The Gay Year by M de F

The Gay Year by M de F
My rating: 2 of 5 stars

I digitized this book and am selling it, you can buy it here.
Kind of a mixed reaction over this book.

I don’t feel the characters were fully fleshed out, although part of it could be I found it hard to relate to them. This kind of dark, moody pre-Stonewall literature, it seems in some ways as if it was written by a homophobe. If it was written today the person would be considered homophobic, writing a book containing two suicide attempts, one successful, and enough self-loathing homosexuals for a lifetime.

Part of the disconnect for me is that people must have really thought like this. There were suicides, even I at 35 can remember a time when every gay person you met had attempted suicide. In a lot of ways I don’t want to go back there, and perhaps that’s why there is such a mass rejection of pre-Stonewall literature, it’s that we as a group are not ready.

There’s plenty of forties lingo in the book:

It was good to be with Lou having a mug of coffee and chewing the rag. After what had happened to him this afternoon, Joe needed to chew the rag plenty.

But when someone falls in love, it’s instantly in love. It’s melodrama:

Joe sat beside the boy on the sofa. He pulled the sobbing head out of the pillows and slapped Harold’s face smartly.

I find nowadays very few face slaps.

And going back to the homophobia in the book, everyone is always so down:

…tiny, dark, ‘gay’ bars jammed with men and boys who, like themselves, were on the endless hunt for something to bring a little happiness into the bleakness called ‘the gay life’.

“I’ll never go for treatments—none of us ever will. I’d be afraid of what he might tell me—besides I don’t really want to help myself. I’m just weak and stupid and dumb and queer—that’s all. Weak and stupid and dumb and queer—.”

One of the guys meets a woman after trying suicide of course, who thinks she can turn him:

She recognized some of the familiar marks in this young man, but there was present another quality that told her this one was not meant for ‘the gay life’. She wondered if she could help him realize it.

“Joe, you know the story of Lucifer?
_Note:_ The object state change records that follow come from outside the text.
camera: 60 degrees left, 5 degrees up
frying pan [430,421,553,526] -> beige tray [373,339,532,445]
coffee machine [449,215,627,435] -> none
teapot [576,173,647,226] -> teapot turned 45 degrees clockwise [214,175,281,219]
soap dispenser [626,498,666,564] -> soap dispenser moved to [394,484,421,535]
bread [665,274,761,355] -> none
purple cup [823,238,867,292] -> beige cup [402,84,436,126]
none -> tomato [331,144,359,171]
If God’s brightest Angel fell from Grace, can we expect man to behave more judiciously?”

This equation of a gay life with Lucifer? I just don’t see why anyone would think someone chose to be gay with all these oppressive, negative connotations. Even this is later rationalized away:

Who created homosexuals? Maybe parents who failed to understand their sensitive sons, maybe the boys created themselves, maybe too stringent taboos on natural impulses—whatever it was, Joe concluded, it wasn’t God.

This idea seems popular from the time. To me, if gays were born gay it’s not their fault, if their parents made them gay it’s not their fault, so the answer is to say they made themselves, that way it can be their fault:

If the aggregate ‘they’ he’d hated so fiercely through his youth, had made him ‘gay,’ he had let them. He had given in to them. His coddling family couldn’t be blamed; he had allowed himself to be coddled.
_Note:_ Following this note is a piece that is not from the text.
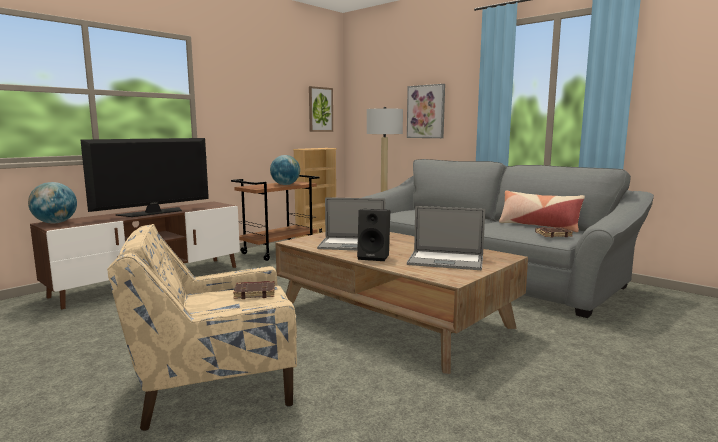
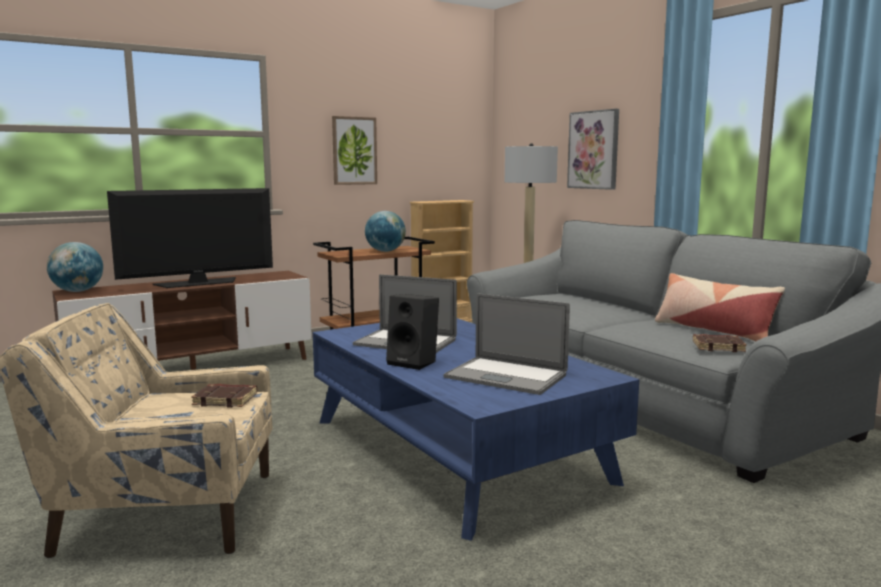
camera: 15 degrees right, 0 degrees up
brown coffee table [275,232,528,374] -> blue coffee table [313,318,639,541]
picture [309,86,333,132] -> picture moved to [332,116,377,185]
So much self-hatred. It was all overwhelming for me.

And then, at the end of the book, to wipe it all away. As the title suggests, it’s simply a “Gay Year”. Then back to straight:

“I’m not really ‘gay’,” Joe repeated. “I’ve never really been homo. I’ve only been lonely.” It was as simple as that.

Most cases of homosexual love, Joe thought, were closer to bisexual than people recognized. Generally, one of the participants was womanly in his mental and emotional attitudes. If a man should be attracted to such a person, where is the homosexuality?

Yes so it turns out our hero was never really gay at all.

An interesting time capsule but not really a great reading book.